A beginning in Islamabad
S Jaishankar’s visit to SCO meet is an ice-breaker for India-Pak ties. It could lead to substantial talks and tangible gains
It comes as no surprise that there was no breakthrough between India and Pakistan at the meeting of the Shanghai Cooperation Organisation (SCO) Council of Heads of Government in Islamabad. External affairs minister S Jaishankar had made it eminently clear that his visit across the border, the first by an Indian foreign minister in nine years, was more about the multilateral meeting and had less to do with taking forward the bilateral relationship.
However, it has to be noted that Jaishankar has also said in recent weeks that India will respond to every Pakistan-related development, whether positive or negative. In that context, there were no fireworks of the sort witnessed at the SCO foreign ministers’ meeting in Goa last year. India’s was a dignified presence, where Jaishankar outlined what New Delhi expects of the Eurasian bloc and how it has not measured up to the SCO Charter, especially in terms of its original objectives of combating terrorism and separatism. Chinese Premier Li Qiang, in his address, highlighted the need to strengthen joint actions to fight terror. The Indian side also got across its point regarding the need to safeguard sovereignty and territorial integrity, something that needs to be seen in the context of the China-Pakistan Economic Corridor, which Pakistan Prime Minister Shehbaz Sharif had held up as a project for establishing a SCO connectivity framework.
The India-Pakistan interaction, whatever little could be witnessed in video footage, was cordial and minimal. There were exchange of pleasantries and brief conversations between Jaishankar and his Pakistani counterpart Ishaq Dar, in informal surroundings though nothing substantial appears to have emerged. This breaking of ice could be seen as a beginning.

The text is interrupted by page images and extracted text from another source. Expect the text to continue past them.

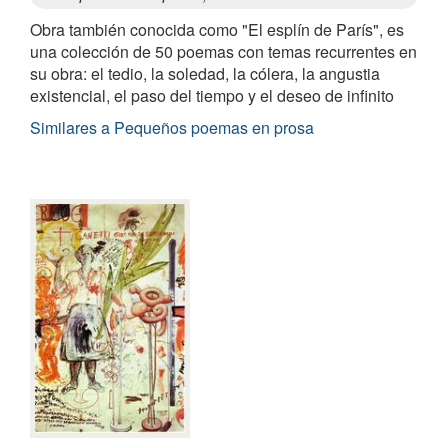
Obra también conocida como "El esplín de París", es
una colección de 50 poemas con temas recurrentes en
su obra: el tedio, la soledad, la cólera, la angustia
existencial, el paso del tiempo y el deseo de infinito
Similares a Pequeños poemas en prosa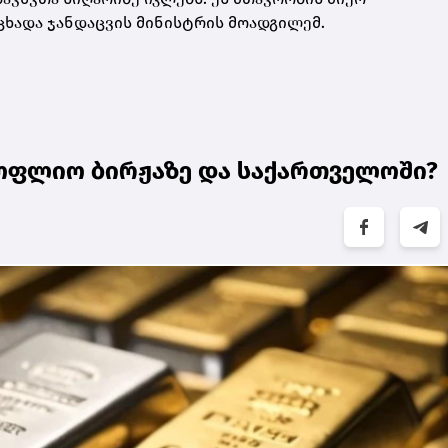
ცხადა ჯანდაცვის მინისტრის მოადგილემ.
ოფლიო ბირჟაზე და საქართველოში?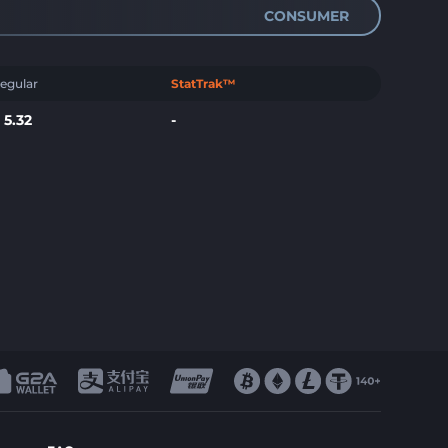
CONSUMER
egular
StatTrak™
$
5.32
-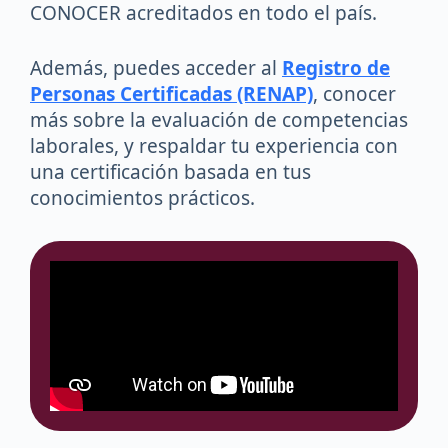
CONOCER acreditados en todo el país.
Además, puedes acceder al
Registro de
Personas Certificadas (RENAP)
, conocer
más sobre la evaluación de competencias
laborales, y respaldar tu experiencia con
una certificación basada en tus
conocimientos prácticos.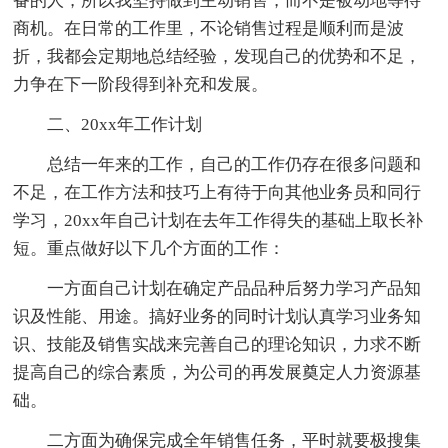
备的人，所以我坚持做到主动销售，而不是被动地等待
商机。在日常的工作里，不论销售过程是顺利而是波
折，我都会定期地总结经验，发现自己的优势和不足，
力争在下一阶段得到补充和发展。
二、20xx年工作计划
总结一年来的工作，自己的工作仍存在很多问题和
不足，在工作方法和技巧上有待于向其他业务员和同行
学习，20xx年自己计划在去年工作得失的基础上取长补
短。重点做好以下几个方面的工作：
一方面自己计划在确定产品品种后努力学习产品知
识及性能、用途。搞好业务的同时计划认真学习业务知
识、技能及销售实战来完善自己的理论知识，力求不断
提高自己的综合素质，为公司的再发展奠定人力资源基
础。
二方面为确保完成全年销售任务，平时就要极搜集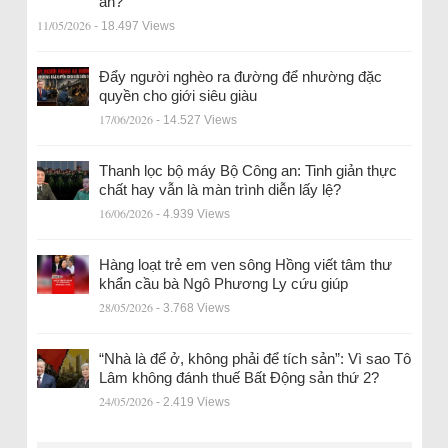
an?
11/05/2026
- 18.497 Views
Đẩy người nghèo ra đường để nhường đặc
quyền cho giới siêu giàu
17/06/2026
- 14.527 Views
Thanh lọc bộ máy Bộ Công an: Tinh giản thực
chất hay vẫn là màn trình diễn lấy lệ?
16/06/2026
- 4.939 Views
Hàng loạt trẻ em ven sông Hồng viết tâm thư
khẩn cầu bà Ngô Phương Ly cứu giúp
28/05/2026
- 3.768 Views
“Nhà là để ở, không phải để tích sản”: Vì sao Tô
Lâm không đánh thuế Bất Động sản thứ 2?
24/05/2026
- 2.419 Views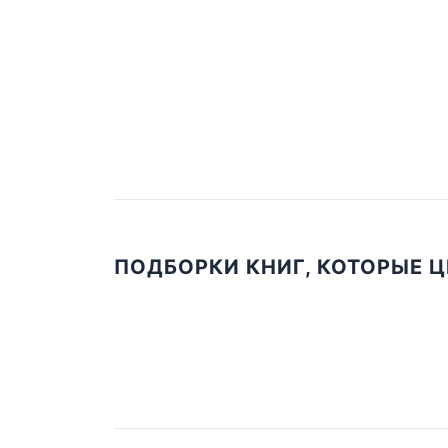
ПОДБОРКИ КНИГ, КОТОРЫЕ 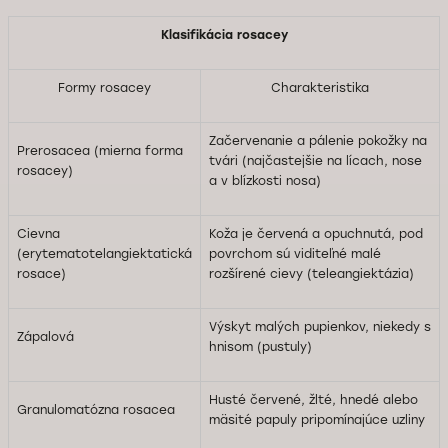
Klasifikácia rosacey
Formy rosacey
Charakteristika
Začervenanie a pálenie pokožky na
Prerosacea (mierna forma
tvári (najčastejšie na lícach, nose
rosacey)
a v blízkosti nosa)
Cievna
Koža je červená a opuchnutá, pod
(erytematotelangiektatická
povrchom sú viditeľné malé
rosace)
rozšírené cievy (teleangiektázia)
Výskyt malých pupienkov, niekedy s
Zápalová
hnisom (pustuly)
Husté červené, žlté, hnedé alebo
Granulomatózna rosacea
mäsité papuly pripomínajúce uzliny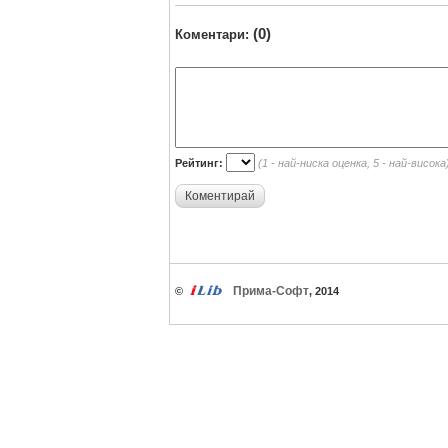
(0)
Коментари:
Рейтинг:
(1 - най-ниска оценка, 5 - най-висока
Коментирай
Прима-Софт
©
, 2014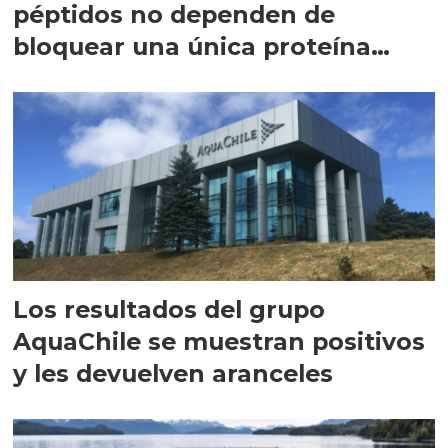
péptidos no dependen de
bloquear una única proteína
intracelular"
Los resultados del grupo
AquaChile se muestran positivos
y les devuelven aranceles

That this happened at a time when a newly elected government was sworn in Srinagar, purely coincidental though, should prod Pakistan to look beyond its stated position on Jammu and Kashmir and accept the new paradigm. There are areas where India and Pakistan can quietly make a fresh start, trade and cricket being among them. There are reports of the revival of cricket ties figuring in Jaishankar’s informal conversations in Islamabad. This is surely the least contentious of issues, and combined with trade, could well become the start of a calibrated approach towards reviving bilateral ties. It is too much to harbour expectations of normalcy in relations, but this is a beginning that could lead to more substantial conversations and tangible gains.